There is never more than a single data layer protocol operating over an interface (unless you are doing something very very strange). Where it looks like there might be, almost always some form of tunneling or encapsulation using is going on - there's usually some other virtual interface "riding on top of it".
"PPPoE" stands for PPP over Ethernet. THe physical interface eth0 is using Ethernet as the Layer 2 protocol. PPP is a layer on top of it, handled by a PPPoE daemon. So the PPP "link layer" packets are ultimately encapsulated in Ethernet frames.
Basically PPPoE works like tunneling/VPN software as @Wyzard says.

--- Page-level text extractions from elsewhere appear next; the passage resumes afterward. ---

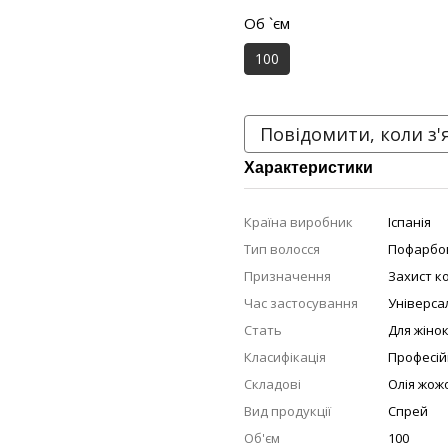
Об `єм
100
Повідомити, коли з'
Характеристики
Країна виробник
Іспанія
Тип волосся
Пофарбо
Призначення
Захист к
Час застосування
Універса
Стать
Для жіно
Класифікація
Професій
Складові
Олія жож
Вид продукції
Спрей
Об'єм
100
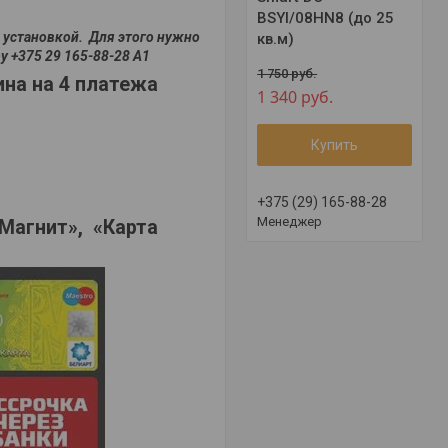
BSYI/08HN8 (до 25
и установкой. Для этого нужно
кв.м)
у +375 29 165-88-28 A1
1 750
руб.
ина на 4 платежа
1 340
руб.
Купить
+375 (29) 165-88-28
Менеджер
«Магнит», «Карта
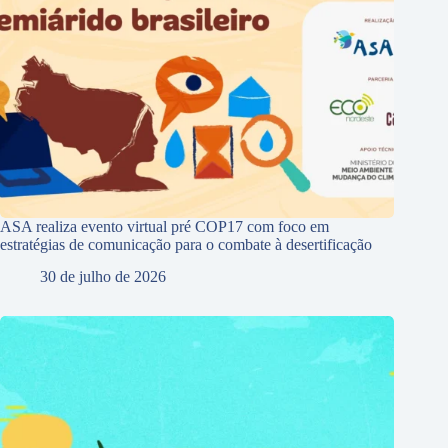
ASA realiza evento virtual pré COP17 com foco em
estratégias de comunicação para o combate à desertificação
30 de julho de 2026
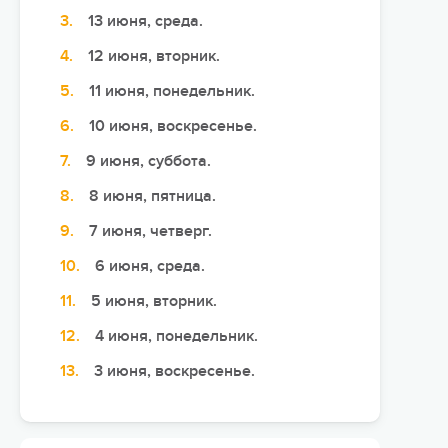
13 июня, среда.
Сюжетно-ролевые лагеря
12 июня, вторник.
Студенческие лагеря
11 июня, понедельник.
Палаточные лагеря
10 июня, воскресенье.
Творческие лагеря
9 июня, суббота.
Тематические лагеря
8 июня, пятница.
7 июня, четверг.
6 июня, среда.
5 июня, вторник.
4 июня, понедельник.
3 июня, воскресенье.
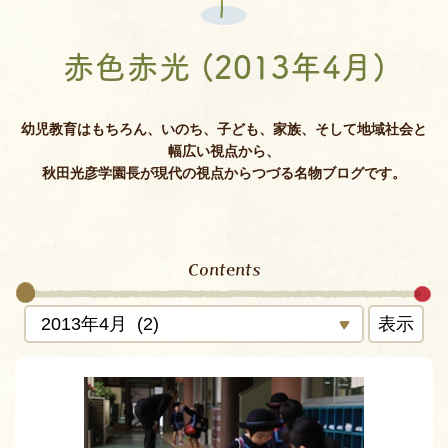
赤色赤光 (2013年4月)
幼児教育はもちろん、いのち、子ども、家族、そして地域社会と
幅広い視点から、
秋田光彦学園長が現代の視点からつづる名物ブログです。
Contents
表示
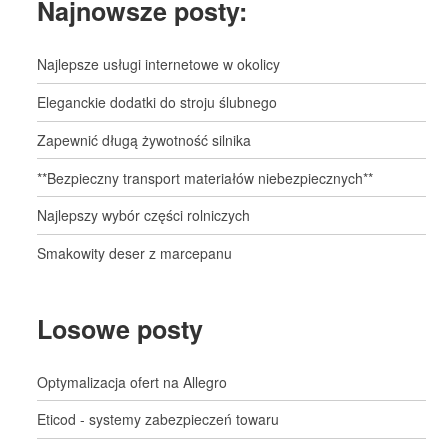
Najnowsze posty:
Najlepsze usługi internetowe w okolicy
Eleganckie dodatki do stroju ślubnego
Zapewnić długą żywotność silnika
**Bezpieczny transport materiałów niebezpiecznych**
Najlepszy wybór części rolniczych
Smakowity deser z marcepanu
Losowe posty
Optymalizacja ofert na Allegro
Eticod - systemy zabezpieczeń towaru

Tunnels have a virtual interface on one "side", the de/encapsulation software in the middle, and then the real interface on the other side.
So you'll have an interface such as ppp0 or whatever, which is connected to the PPPoE daemon, and then the PPPoE daemon encapsulates what's coming in on ppp0 and shoves out of eth0. And vice versa.
One thing to keep in mind is that since Ethernet's MTU is 1500, but 8 bytes of room needs to be made for the PPPoE header, so the MTU of the PPPoE interface becomes 1492.
You don't need to touch eth0 directly since all you want coming out of eth0 is PPPoE packets for your DSL provider. It's the same general concept for VPNs or IPv6-over-IPv4 tunnels.
If you included routing table listing in your question you would probably answer it yourself.